The average age of UK population is increasing and a rise in diseases related to accumulation of radical species, i.e. oxidative stress, is reported. There is therefore a need for developing low cost and high efficient nanotechnologies for prevention, diagnosis and therapy of diseases that are caused or can cause oxidative stress. Nanozymes can mimic enzymes and regulate the concentration of radicals in living cells. The development of nanozymes based technologies will require the development of biocompatible advance functional materials and a full understanding of their surface catalytic properties. This can be translate into efficient sensing systems that can be implemented in cost-effective and reliable medical devices. Nanozymes can be implemented in immunoassays, logical monitoring gates, point-of-care testing (POCT) for diagnosis at the time and place of patient care rather than awaiting for medical laboratory analysis, as well as in future therapeutic technologies. Of course, their implementation in clinical practice will have to conform to the UK regulation and pass relevant clinical trials. Whereas this project will not deliver a functioning medical device, it will provide a computational procedure to determine and assess the enzyme mimetic activities of metal oxide nanoparticle as nanozymes. This procedure will be then developed in a large grant submission to EPSRC. As computational techniques are cheaper than in vitro and in vivo experimentation, the development of computational methodologies that can be routinely used will be cost-effective in the long term and if fully developed it will help avoiding the use of animals and human in clinical trials, which are always cause of growing ethical concern.

The results stemming from this project will make a key contribution to the UK's research leadership in materials for biomedical applications and to a broader extend to catalysis applications.
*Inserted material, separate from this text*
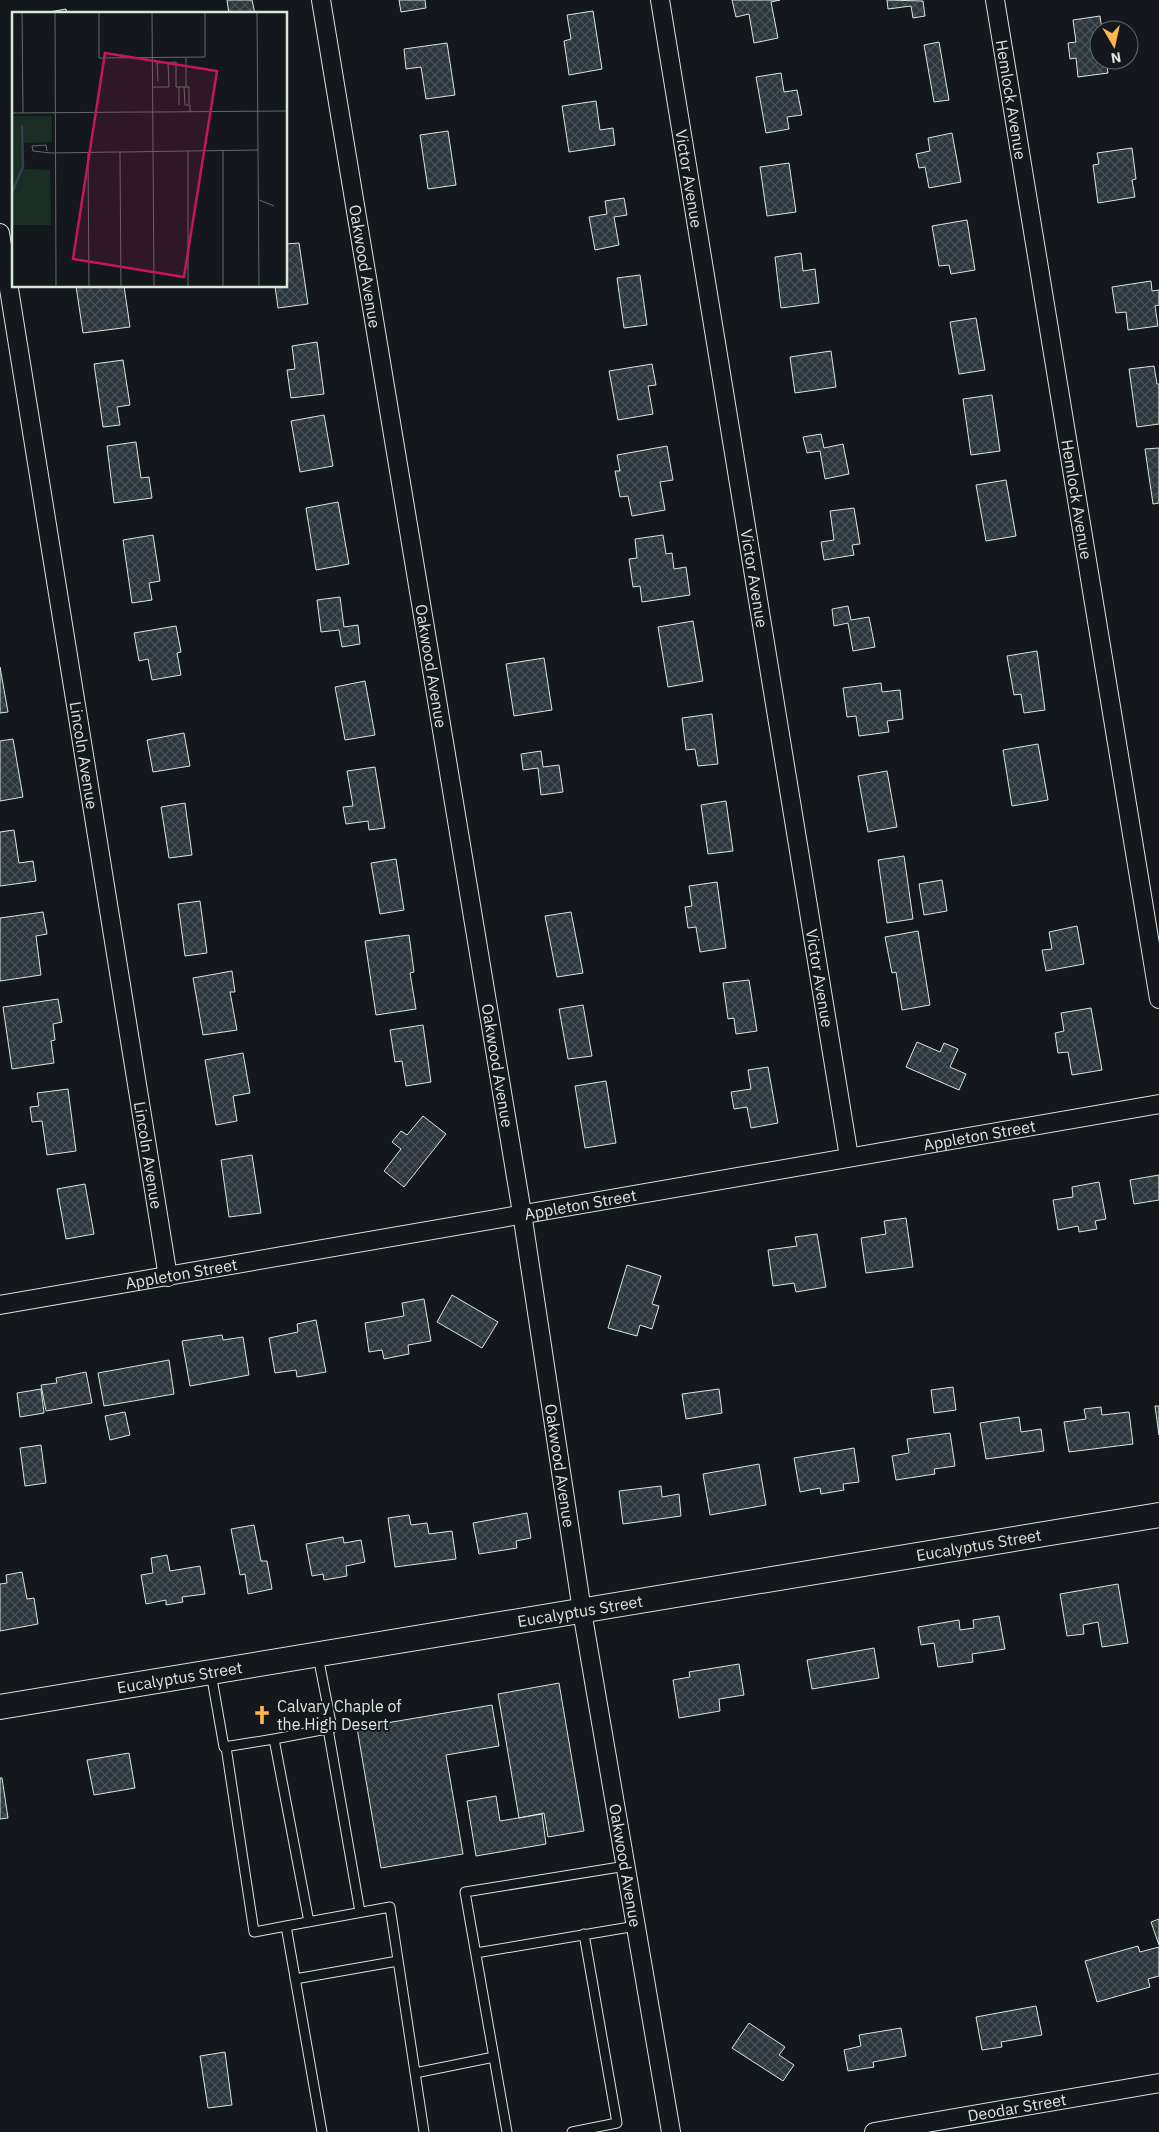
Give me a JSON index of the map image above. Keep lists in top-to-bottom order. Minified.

The UK has a large investment in nanomaterials, with currently over 20 Micro and Nano Technologies (MNT) Centres, and the number of companies active in biological nanomaterials are second only to those active in the thin films and nanocoating. Involvement with the commercial and private sector will be embedded at several levels. Firstly, the University of Huddersfield Research and Enterprise team will provide support in the identification of intellectual properties and opportunities for commercial exploitation of research. Help will also be provided by Dr Seal who has extensive experience in patenting (over 60 patents). More feasible patents may include those on the design of nanozymes with enhanced enzyme mimetic activities. Secondly, the University of Huddersfield Business Development Team will support the development of industrial partnerships needed to the identification of opportunities to take the results further via further RCUK funding and applications in partnership with healthcare technologies companies via Innovate UK, e.g. via the KTP scheme were the University of Huddersfield has an excellent track record. This will bear the ultimate translation of research findings into real applications. To facilitate contact with the commercial sector, a workshop will also be held after the first 6 months of the project.